Problem statement
Repeat each line of the records below exactly.

Exercise material
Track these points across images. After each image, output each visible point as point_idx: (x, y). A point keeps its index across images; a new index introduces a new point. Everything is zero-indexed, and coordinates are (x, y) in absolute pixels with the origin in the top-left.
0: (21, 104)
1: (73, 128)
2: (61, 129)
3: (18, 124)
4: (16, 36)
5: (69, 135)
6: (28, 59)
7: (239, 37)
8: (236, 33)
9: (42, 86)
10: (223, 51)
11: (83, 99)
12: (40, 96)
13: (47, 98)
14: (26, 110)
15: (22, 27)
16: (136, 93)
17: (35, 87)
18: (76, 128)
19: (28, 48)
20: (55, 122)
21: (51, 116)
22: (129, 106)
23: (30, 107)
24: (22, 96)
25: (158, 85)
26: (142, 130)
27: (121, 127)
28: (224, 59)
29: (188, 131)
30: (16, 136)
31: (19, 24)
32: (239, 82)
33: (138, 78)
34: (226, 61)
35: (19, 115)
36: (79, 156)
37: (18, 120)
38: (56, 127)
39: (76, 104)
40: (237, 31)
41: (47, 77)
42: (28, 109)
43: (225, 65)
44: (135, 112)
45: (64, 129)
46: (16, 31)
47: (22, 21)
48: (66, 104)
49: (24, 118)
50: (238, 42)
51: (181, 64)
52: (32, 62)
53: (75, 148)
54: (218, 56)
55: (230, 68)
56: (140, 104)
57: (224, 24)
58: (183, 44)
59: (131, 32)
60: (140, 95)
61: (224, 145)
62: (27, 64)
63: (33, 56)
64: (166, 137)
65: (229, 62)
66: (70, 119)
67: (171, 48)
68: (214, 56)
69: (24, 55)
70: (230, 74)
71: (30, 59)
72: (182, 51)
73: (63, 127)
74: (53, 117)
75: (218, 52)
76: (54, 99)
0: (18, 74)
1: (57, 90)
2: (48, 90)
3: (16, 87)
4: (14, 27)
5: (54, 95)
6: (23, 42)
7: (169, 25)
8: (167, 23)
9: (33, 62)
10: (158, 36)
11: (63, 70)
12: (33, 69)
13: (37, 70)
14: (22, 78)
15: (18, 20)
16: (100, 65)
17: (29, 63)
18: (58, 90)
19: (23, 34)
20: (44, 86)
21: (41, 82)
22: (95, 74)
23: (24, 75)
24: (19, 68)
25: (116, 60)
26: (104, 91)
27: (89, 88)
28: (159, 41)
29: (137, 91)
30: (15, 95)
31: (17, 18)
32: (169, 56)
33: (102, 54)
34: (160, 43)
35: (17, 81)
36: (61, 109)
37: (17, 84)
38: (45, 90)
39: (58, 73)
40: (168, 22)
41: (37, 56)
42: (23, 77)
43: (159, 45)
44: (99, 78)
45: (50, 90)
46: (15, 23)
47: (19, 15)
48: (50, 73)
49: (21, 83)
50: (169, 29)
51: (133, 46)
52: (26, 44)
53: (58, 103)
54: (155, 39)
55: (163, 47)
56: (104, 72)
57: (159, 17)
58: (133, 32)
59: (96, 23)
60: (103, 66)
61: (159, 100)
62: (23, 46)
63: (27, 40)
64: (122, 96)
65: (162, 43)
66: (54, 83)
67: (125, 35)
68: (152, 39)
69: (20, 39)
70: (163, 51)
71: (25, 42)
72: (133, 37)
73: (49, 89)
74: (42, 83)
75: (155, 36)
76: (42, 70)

Solution to this problem
Track these points across images. After each image, output each visible point as point_idx: (x, y). A point keeps its index across images; a new index introduces a new point. Everything is zero-indexed, and coordinates are (x, y) in absolute pixels with the origin in the top-left.
0: (21, 104)
1: (73, 128)
2: (61, 129)
3: (18, 124)
4: (16, 36)
5: (69, 135)
6: (28, 59)
7: (239, 37)
8: (236, 33)
9: (42, 86)
10: (223, 51)
11: (83, 99)
12: (40, 96)
13: (47, 98)
14: (26, 110)
15: (22, 27)
16: (136, 93)
17: (35, 87)
18: (76, 128)
19: (28, 48)
20: (55, 122)
21: (51, 116)
22: (129, 106)
23: (30, 107)
24: (22, 96)
25: (158, 85)
26: (142, 130)
27: (121, 127)
28: (224, 59)
29: (188, 131)
30: (16, 136)
31: (19, 24)
32: (239, 82)
33: (138, 78)
34: (226, 61)
35: (19, 115)
36: (79, 156)
37: (18, 120)
38: (56, 127)
39: (76, 104)
40: (237, 31)
41: (47, 77)
42: (28, 109)
43: (225, 65)
44: (135, 112)
45: (64, 129)
46: (16, 31)
47: (22, 21)
48: (66, 104)
49: (24, 118)
50: (238, 42)
51: (181, 64)
52: (32, 62)
53: (75, 148)
54: (218, 56)
55: (230, 68)
56: (140, 104)
57: (224, 24)
58: (183, 44)
59: (131, 32)
60: (140, 95)
61: (224, 145)
62: (27, 64)
63: (33, 56)
64: (166, 137)
65: (229, 62)
66: (70, 119)
67: (171, 48)
68: (214, 56)
69: (24, 55)
70: (230, 74)
71: (30, 59)
72: (182, 51)
73: (63, 127)
74: (53, 117)
75: (218, 52)
76: (54, 99)
0: (18, 74)
1: (57, 90)
2: (48, 90)
3: (16, 87)
4: (14, 27)
5: (54, 95)
6: (23, 42)
7: (169, 25)
8: (167, 23)
9: (33, 62)
10: (158, 36)
11: (63, 70)
12: (33, 69)
13: (37, 70)
14: (22, 78)
15: (18, 20)
16: (100, 65)
17: (29, 63)
18: (58, 90)
19: (23, 34)
20: (44, 86)
21: (41, 82)
22: (95, 74)
23: (24, 75)
24: (19, 68)
25: (116, 60)
26: (104, 91)
27: (89, 88)
28: (159, 41)
29: (137, 91)
30: (15, 95)
31: (17, 18)
32: (169, 56)
33: (102, 54)
34: (160, 43)
35: (17, 81)
36: (61, 109)
37: (17, 84)
38: (45, 90)
39: (58, 73)
40: (168, 22)
41: (37, 56)
42: (23, 77)
43: (159, 45)
44: (99, 78)
45: (50, 90)
46: (15, 23)
47: (19, 15)
48: (50, 73)
49: (21, 83)
50: (169, 29)
51: (133, 46)
52: (26, 44)
53: (58, 103)
54: (155, 39)
55: (163, 47)
56: (104, 72)
57: (159, 17)
58: (133, 32)
59: (96, 23)
60: (103, 66)
61: (159, 100)
62: (23, 46)
63: (27, 40)
64: (122, 96)
65: (162, 43)
66: (54, 83)
67: (125, 35)
68: (152, 39)
69: (20, 39)
70: (163, 51)
71: (25, 42)
72: (133, 37)
73: (49, 89)
74: (42, 83)
75: (155, 36)
76: (42, 70)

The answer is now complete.